Eh, not really. Of course, I don’t think there’s any one food in the world that you need to avoid altogether. With oils, it comes down to how much and how often you choose them. Let’s put it this way: if you’re eating a ton of refined oil, and you’re mostly eating it in ultra-processed foods, this is a whole other issue. If you’re cooking with only refined oil, mix it up with other oils. Variety is one of the hallmarks of a healthy diet. 

There’s no reason to get paranoid because people are tweeting about the dangers of ‘seed oils’ and how toxic they are. If you’re eating a lot of seed oils, your overall diet could probably use a few tweaks. 

canola field
I took this picture of a canola field in Saskatchewan. Canola looks pretty, but it STINKS.

 

What Does This All Mean?

The whole oil thing is controversial, and it’s because we really don’t know how different oils affect us exactly. Nutrition studies on oils – and on anything – are notoriously difficult to do and end up being correlational at best. We can say that people who eat one type of oil are less healthy overall, but is it the oil, or their overall diet, that’s making them that way? 

Nobody eats just oil, they eat food with oil in it. Add that to the fact that we all process food differently, and you get what we’ve seen over the past few decades: flip-flopping nutrition recommendations and Twitter spats about whether saturated fats/seed oils/whatever are harmful or not.

We just don’t know for sure. 

Monounsaturated fats seem to have the most positive evidence for health. The others don’t seem to be all that horrible. Don’t eat a shitload of oil in the first place. Mix things up.

That’s about as close as we get to a definitive statement on oils.

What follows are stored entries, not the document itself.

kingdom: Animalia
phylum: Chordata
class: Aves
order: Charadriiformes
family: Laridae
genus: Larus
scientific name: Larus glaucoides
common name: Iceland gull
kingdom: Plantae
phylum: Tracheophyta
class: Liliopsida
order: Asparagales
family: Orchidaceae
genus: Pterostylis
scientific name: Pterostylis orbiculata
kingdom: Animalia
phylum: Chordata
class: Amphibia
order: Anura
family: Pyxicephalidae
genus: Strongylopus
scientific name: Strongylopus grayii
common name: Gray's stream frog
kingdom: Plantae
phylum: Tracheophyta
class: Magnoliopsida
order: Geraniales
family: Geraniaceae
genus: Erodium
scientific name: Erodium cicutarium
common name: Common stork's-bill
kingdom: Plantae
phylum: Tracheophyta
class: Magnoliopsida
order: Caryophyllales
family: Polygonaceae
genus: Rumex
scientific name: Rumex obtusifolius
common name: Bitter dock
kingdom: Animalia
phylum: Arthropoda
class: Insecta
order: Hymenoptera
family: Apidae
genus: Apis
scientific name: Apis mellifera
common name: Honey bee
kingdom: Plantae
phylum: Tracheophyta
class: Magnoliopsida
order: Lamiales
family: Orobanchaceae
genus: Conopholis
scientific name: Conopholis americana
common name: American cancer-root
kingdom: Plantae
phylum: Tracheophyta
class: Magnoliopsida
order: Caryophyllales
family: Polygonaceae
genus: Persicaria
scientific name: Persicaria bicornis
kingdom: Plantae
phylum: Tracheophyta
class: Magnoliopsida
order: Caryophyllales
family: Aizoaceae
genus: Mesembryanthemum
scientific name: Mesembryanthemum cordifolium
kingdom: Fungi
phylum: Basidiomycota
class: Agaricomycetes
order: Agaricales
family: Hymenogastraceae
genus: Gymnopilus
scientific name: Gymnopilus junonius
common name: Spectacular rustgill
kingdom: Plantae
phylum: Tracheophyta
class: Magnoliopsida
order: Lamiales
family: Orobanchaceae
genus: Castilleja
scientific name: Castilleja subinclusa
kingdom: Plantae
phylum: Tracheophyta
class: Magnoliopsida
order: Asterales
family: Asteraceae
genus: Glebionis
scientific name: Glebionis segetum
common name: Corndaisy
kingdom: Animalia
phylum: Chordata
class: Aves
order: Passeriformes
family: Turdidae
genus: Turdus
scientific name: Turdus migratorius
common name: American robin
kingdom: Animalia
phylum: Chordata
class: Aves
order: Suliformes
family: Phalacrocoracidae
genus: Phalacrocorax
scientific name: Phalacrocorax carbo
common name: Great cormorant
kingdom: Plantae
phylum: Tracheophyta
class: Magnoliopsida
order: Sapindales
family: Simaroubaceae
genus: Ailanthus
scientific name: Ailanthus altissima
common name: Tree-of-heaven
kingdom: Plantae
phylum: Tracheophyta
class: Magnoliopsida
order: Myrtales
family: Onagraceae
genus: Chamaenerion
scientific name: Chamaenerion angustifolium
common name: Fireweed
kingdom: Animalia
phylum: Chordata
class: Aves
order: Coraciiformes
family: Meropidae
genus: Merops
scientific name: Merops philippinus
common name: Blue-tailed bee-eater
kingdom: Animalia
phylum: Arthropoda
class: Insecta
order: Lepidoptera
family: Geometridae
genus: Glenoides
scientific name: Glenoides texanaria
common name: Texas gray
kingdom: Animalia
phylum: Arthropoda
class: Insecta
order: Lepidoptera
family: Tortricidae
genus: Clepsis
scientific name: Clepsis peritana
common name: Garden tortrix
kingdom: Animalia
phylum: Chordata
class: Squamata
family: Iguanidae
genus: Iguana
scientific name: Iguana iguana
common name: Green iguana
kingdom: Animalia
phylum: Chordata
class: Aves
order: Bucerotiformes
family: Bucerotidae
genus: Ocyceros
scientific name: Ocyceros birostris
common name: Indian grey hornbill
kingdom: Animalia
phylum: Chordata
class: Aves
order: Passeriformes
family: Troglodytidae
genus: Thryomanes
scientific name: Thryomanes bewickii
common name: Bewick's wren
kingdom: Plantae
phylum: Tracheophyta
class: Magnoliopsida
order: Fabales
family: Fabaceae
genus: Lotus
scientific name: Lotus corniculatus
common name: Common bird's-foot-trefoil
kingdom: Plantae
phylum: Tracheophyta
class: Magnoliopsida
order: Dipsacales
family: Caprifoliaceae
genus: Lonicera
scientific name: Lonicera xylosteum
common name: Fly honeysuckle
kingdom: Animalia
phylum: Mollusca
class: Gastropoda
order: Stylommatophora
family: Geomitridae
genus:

Trans fats are the only fat we know is 1000% unhealthy. Nobody’s arguing about that one. They’re being taken out of the food supply, but again: if you’re eating a lot of trans fats, chances are you’re eating a highly processed diet. 

So which fats should you choose?

A little of everything.

As I keep saying, a healthy diet has a combination of fats (and foods!). While I still believe that the majority of your fat should be monounsaturated, using butter and coconut oil is fine. As I always say, nobody is going to have a heart attack because they use butter on their toast. 

My recommendation for overall best oil: 

In terms of health benefits, olive oil beats every other oil for antioxidants and good fats. BOOM. The funny thing is that many people believe that olive oil has a smoke point that’s too low for cooking, but in reality, pure olive oil’s smoke point is 465F (EVOO’s smoke point is around 375F). It doesn’t produce a ton of polar compounds.

Olive oil – extra virgin or regular –  is my first choice for cooking and using cold. Don’t trust anyone who says that olive oil is toxic; that’s just crazy talk.

Enjoy your food, and as with anything, use a combination of different oils. Don’t eat too much of it. That’s all.